SOURCE RECORDS -
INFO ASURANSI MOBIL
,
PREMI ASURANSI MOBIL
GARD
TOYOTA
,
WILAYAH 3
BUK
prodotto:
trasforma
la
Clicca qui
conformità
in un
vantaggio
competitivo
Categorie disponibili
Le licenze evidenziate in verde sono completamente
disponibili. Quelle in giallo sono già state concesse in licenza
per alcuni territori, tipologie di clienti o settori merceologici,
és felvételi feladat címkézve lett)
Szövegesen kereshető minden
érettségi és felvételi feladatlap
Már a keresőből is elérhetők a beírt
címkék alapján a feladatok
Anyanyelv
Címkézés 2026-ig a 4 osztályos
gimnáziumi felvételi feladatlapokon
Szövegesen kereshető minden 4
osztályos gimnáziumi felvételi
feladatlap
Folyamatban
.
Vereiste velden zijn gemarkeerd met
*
...
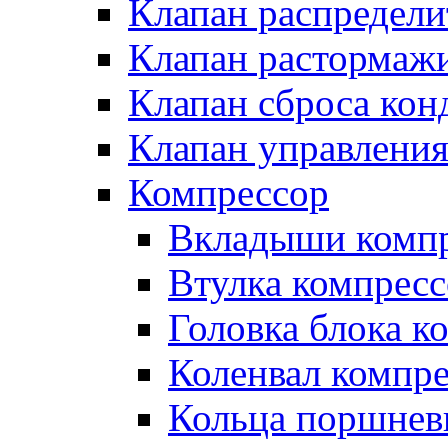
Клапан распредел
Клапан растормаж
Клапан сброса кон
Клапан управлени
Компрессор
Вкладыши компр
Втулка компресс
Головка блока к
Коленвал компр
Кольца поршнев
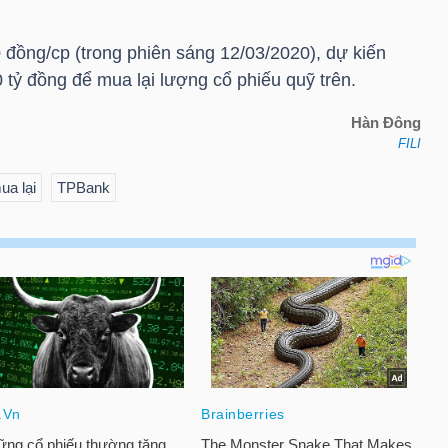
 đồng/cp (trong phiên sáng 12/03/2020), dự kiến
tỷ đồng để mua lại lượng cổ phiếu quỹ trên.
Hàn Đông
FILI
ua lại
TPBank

TASK BRIEF -
Please make an exact copy of the lines above from the line with "INFO ASURANSI MOBIL" through the line with "Le licenze evidenziate", both ends included.

THE ANSWER -
INFO ASURANSI MOBIL
,
PREMI ASURANSI MOBIL
GARD
TOYOTA
,
WILAYAH 3
BUK
prodotto:
trasforma
la
Clicca qui
conformità
in un
vantaggio
competitivo
Categorie disponibili
Le licenze evidenziate in verde sono completamente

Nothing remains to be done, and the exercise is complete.